Kennedy's 18-year-old daughter, Ashley Kennedy, has been accepted into NTID's design and imaging technology program. Her son, Dalton Kennedy, 19, is preparing to enter Gallaudet to study theatre and technology.
"If this funding is taken away, they may not be able to attend," she said.
The two prestigious institutions offer deaf students direct instruction in American Sign Language, rather than through interpreters. GSD Superintendent Leslie Jackson said her students learn in both English and ASL, "as is their legal right" under federal law for K-12 education.
A decision by the Georgia Vocational Rehabilitation Agency to rescind financial support "would be devastating for our students who resiliently beat the odds to get this opportunity to attend a 4-year college and join the professional world," Jackson said.
The proposed change in service would expand the options for deaf students attending in-state colleges with the support of an interpreter. However, GSD teacher Loren Frick likened it to a hearing student using an English translator to attend a school with German-speaking instructors.
"Imagine if that was the only way you could get a college degree and hope to succeed," Frick said.

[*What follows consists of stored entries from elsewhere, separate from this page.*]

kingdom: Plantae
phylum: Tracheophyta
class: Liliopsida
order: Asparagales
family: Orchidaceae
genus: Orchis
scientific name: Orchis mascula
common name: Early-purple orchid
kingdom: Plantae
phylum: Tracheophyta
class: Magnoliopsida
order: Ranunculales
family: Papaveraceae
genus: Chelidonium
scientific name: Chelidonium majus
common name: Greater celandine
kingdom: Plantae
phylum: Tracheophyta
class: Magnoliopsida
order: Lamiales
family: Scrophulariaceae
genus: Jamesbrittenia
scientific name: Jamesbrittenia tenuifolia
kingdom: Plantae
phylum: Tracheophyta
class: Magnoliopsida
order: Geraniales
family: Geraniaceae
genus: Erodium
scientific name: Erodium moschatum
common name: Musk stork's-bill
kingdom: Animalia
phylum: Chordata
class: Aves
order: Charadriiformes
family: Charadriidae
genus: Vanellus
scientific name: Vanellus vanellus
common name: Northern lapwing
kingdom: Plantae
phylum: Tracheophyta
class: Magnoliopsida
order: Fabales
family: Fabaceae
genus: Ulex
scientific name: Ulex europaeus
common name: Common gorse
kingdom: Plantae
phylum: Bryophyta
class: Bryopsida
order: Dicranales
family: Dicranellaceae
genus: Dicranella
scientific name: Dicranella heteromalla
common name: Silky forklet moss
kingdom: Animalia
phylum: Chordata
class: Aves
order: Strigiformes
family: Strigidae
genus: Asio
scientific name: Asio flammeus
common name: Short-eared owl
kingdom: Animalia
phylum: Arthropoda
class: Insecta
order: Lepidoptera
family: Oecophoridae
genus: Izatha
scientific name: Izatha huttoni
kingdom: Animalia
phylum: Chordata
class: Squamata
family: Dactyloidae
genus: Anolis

Marie Dickinson, the school's federal programs coordinator, said the GVRA's purpose is to provide access to the education and training students need to become productive members of society. Studies at NTID and Gallaudet offer experiences they can have nowhere else, she added.
Many deaf and hard-of-hearing students have no other college assistance available, according to teacher Jamie Saunders, and the proposed change would make it harder for them to pursue meaningful careers.
"This policy will reduce the number of highly educated Deaf in Georgia's workforce," said teacher Paul Saunders.
He said the state has a shortage of qualified ASL interpreters, which already affects the progress of some deaf students at state, community and technical colleges. Those who attend Gallaudet and NTID are more likely to return to Georgia as highly skilled workers.
"That allows them increased earning power while reducing the number of Deaf people on government assistance such as SSI," Saunders added.
The GVRA council is holding a series of public hearings around the state. So far, there's a March 13 hearing in Savannah, a March 21 hearing in Marietta and a March 22 hearing in Gainesville. Other dates could be added.
Comments also are being accepted via an online form linked on the agency's website at gvs.georgia.gov.